Many people don’t know what to make of this possibility. Unable to fit natural knowing into their usual frame of reference, they react with suspicion and fear. In looking for a reference point that is more familiar, they conceptualize the result of practice as “The Truth” or some other ideal. Modernist tendencies kick in. “The Truth” becomes an object, either of scientific investigation or of belief.
To counteract this objectifying tendency, students are often told just to trust the lineage as the guarantee of transmission from an enlightened master to a perfectly devoted disciple. Two problems now arise. First, the sanctity of transmission sends a hidden message: what was once discovered cannot now be discovered again. Second, disillusionment inevitably sets in when the teacher turns out to be something less than their idea of an enlightened master and the student fails to be the perfectly devoted disciple. Unable to trust either their own experience or the lineage, they succumb to the bitterness of post-modern cynicism and despair.

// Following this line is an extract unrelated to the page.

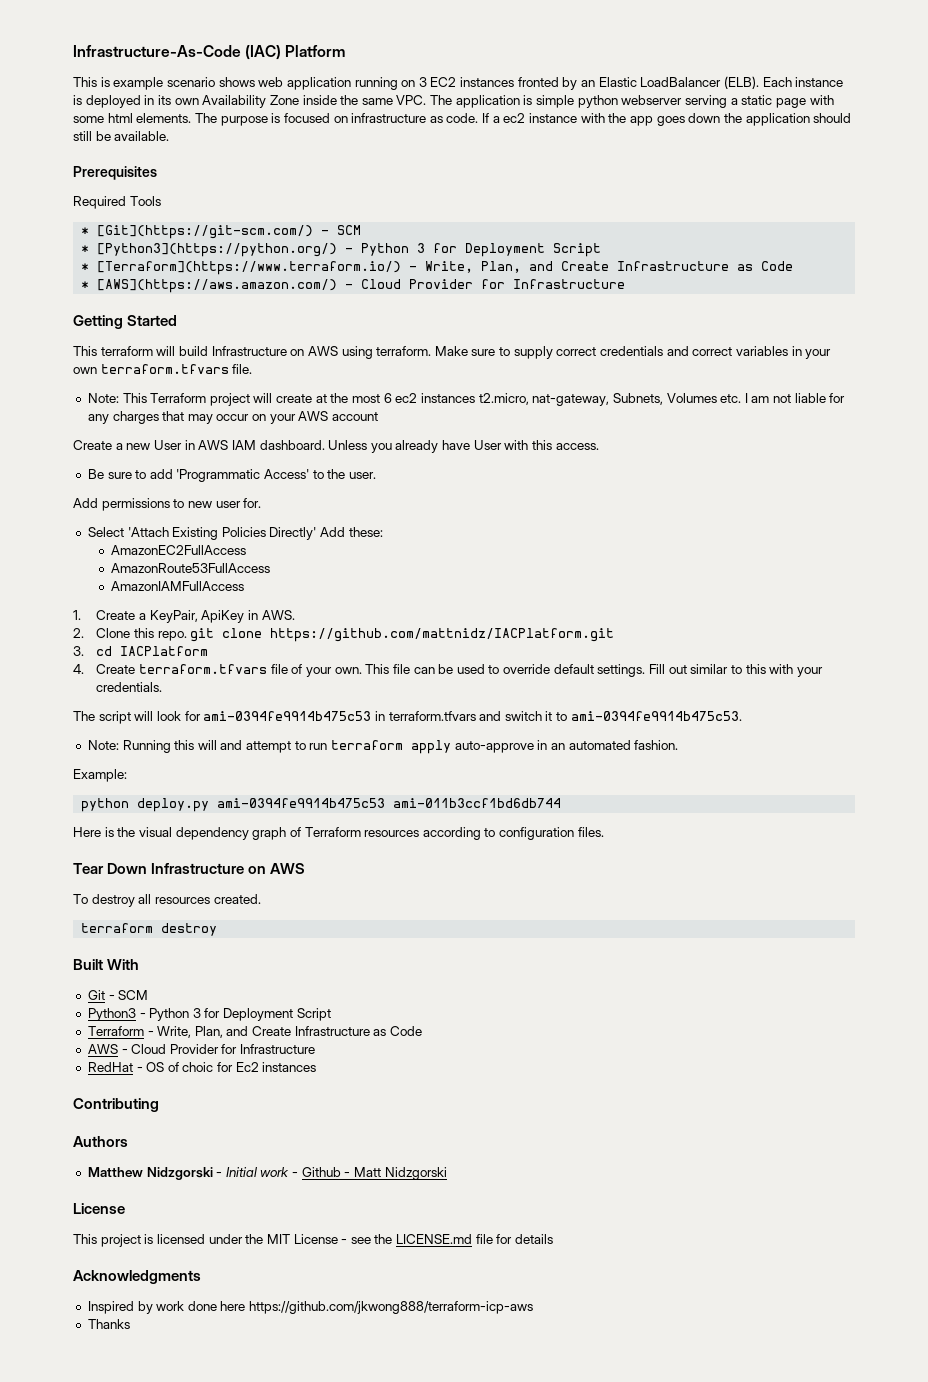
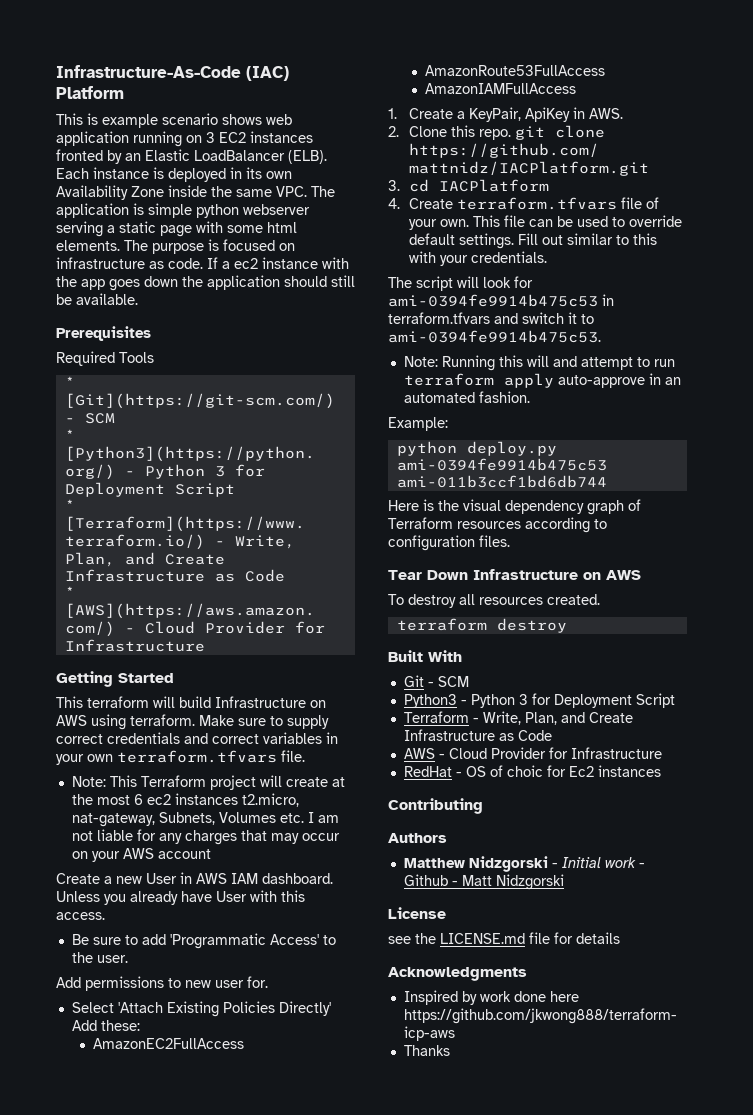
[73,1234,348,1247] This project is licensed under the MIT License - -> (446, 913) none

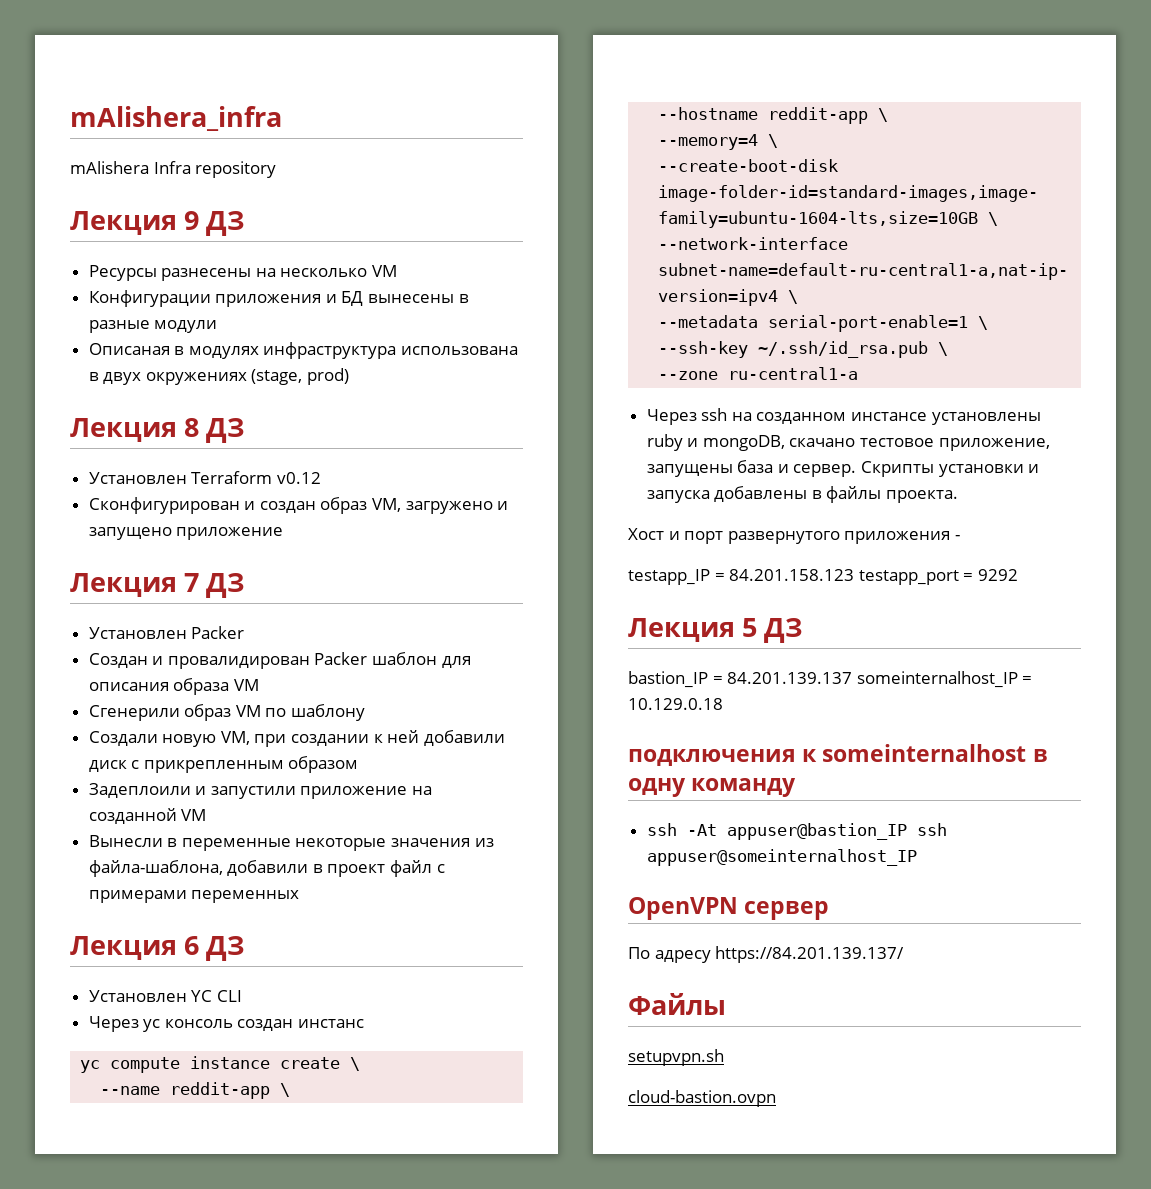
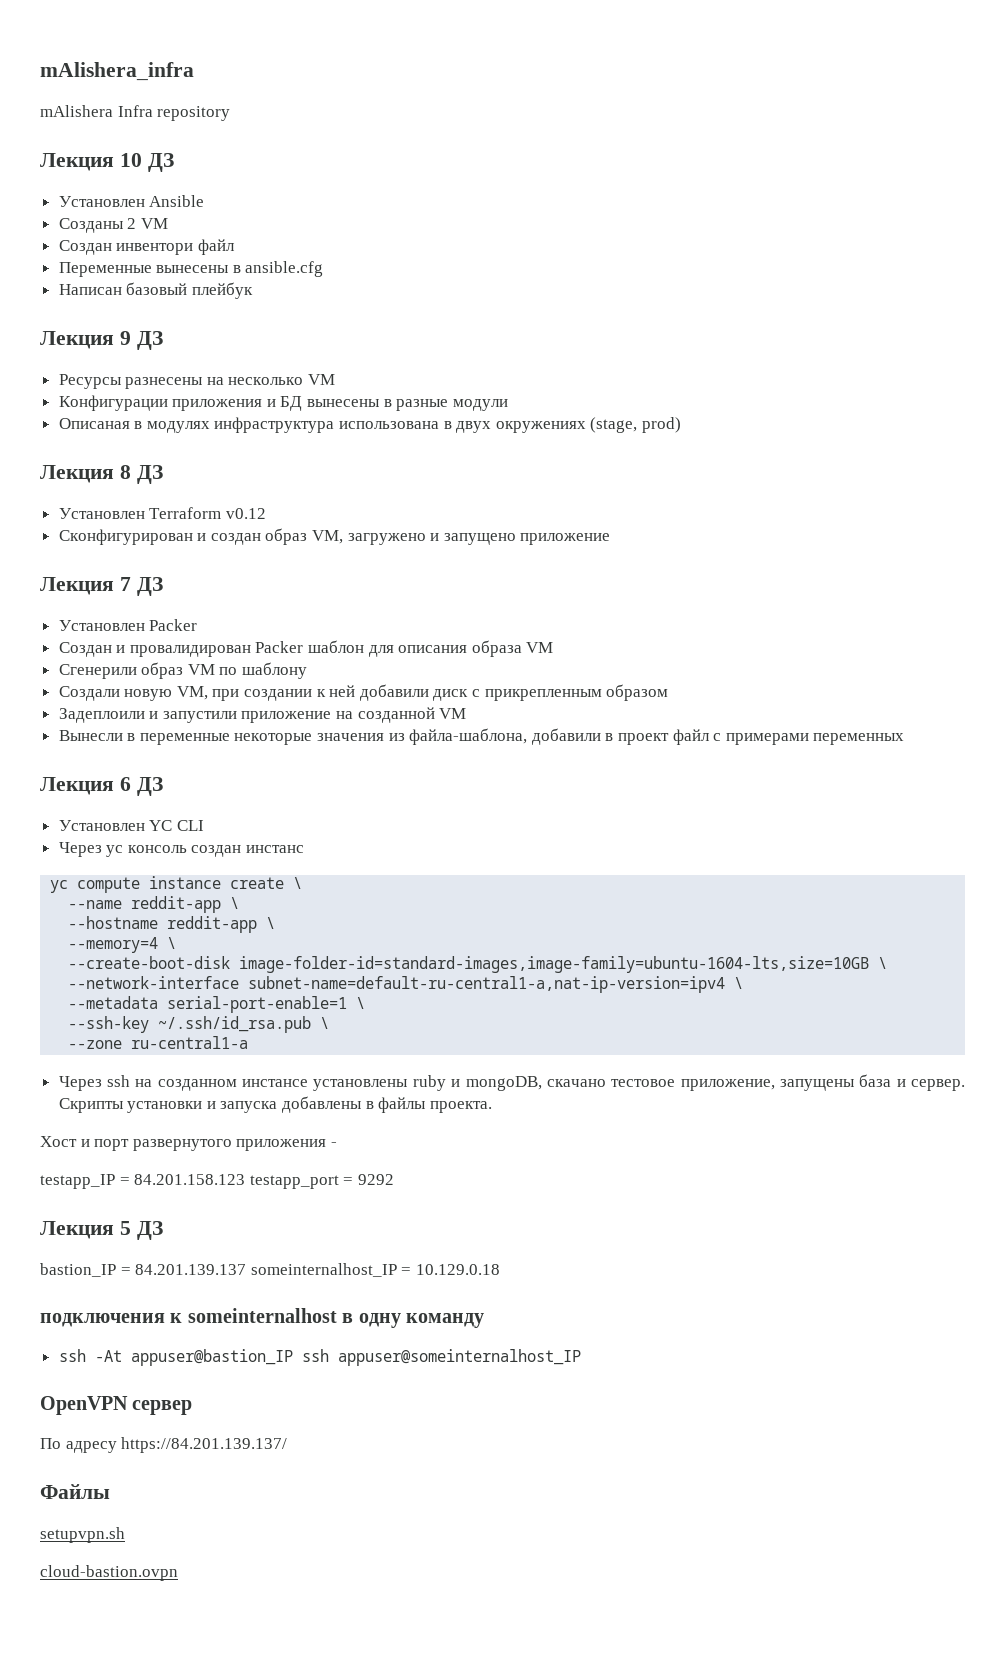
(277, 169) none -> [40,153,174,172] [58,195,205,207] [58,218,168,233] [58,239,235,255] [58,261,324,277] [58,282,253,299] // Лекция 10 ДЗ // Установлен Ansible // Созданы 2 VM // Создан инвентори файл // Переменные вынесены в ansible.cfg // Написан базовый плейбук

Lineage is not the passing on of “The Truth” from one generation to another. It is the passing on of the methods, the tools, with which you uncover and live this natural knowing. Then you see that things are neither true nor not true, they just are. You see that things always change, that emotional reactions to change are suffering, and that you are not an entity that exists in opposition to experience.
You see that this knowing is there for anyone who makes the same efforts. It is not the result of reasoning. It is not the result of belief. It is not the property of those in power. Nor can it be used to oppress or control. Increasingly you appreciate not only the wisdom and understanding of those who have come before you, but their courage and efforts in letting so much conditioning and projection fall away. In this way, a clear open appreciation of lineage arises in you and a door to still deeper knowing opens.
Story 2:
A Chinese master lay dying. A close student, fearful that his teacher would die before he had understood what is ultimately true, came to him, and asked, “Dear master, please tell me the first truth.”
The old man smiled and said, “I will.”
Days passed, and the master’s life continued to wane. Again, the student approached. “Please, master, please tell me the first truth.”
“I will,” said his teacher, “but this is not the time.”
Soon after, the signs that death would soon claim him were clearly evident. Desperate, the student approached him a third time with the same request.
With his last ounce of strength, the master looked gently at him, gazing with an extraordinary clarity deep into the student’s eyes. In a barely audible whisper, he said, “Ah, if I tell you the first truth, it will become the second,” and then he died.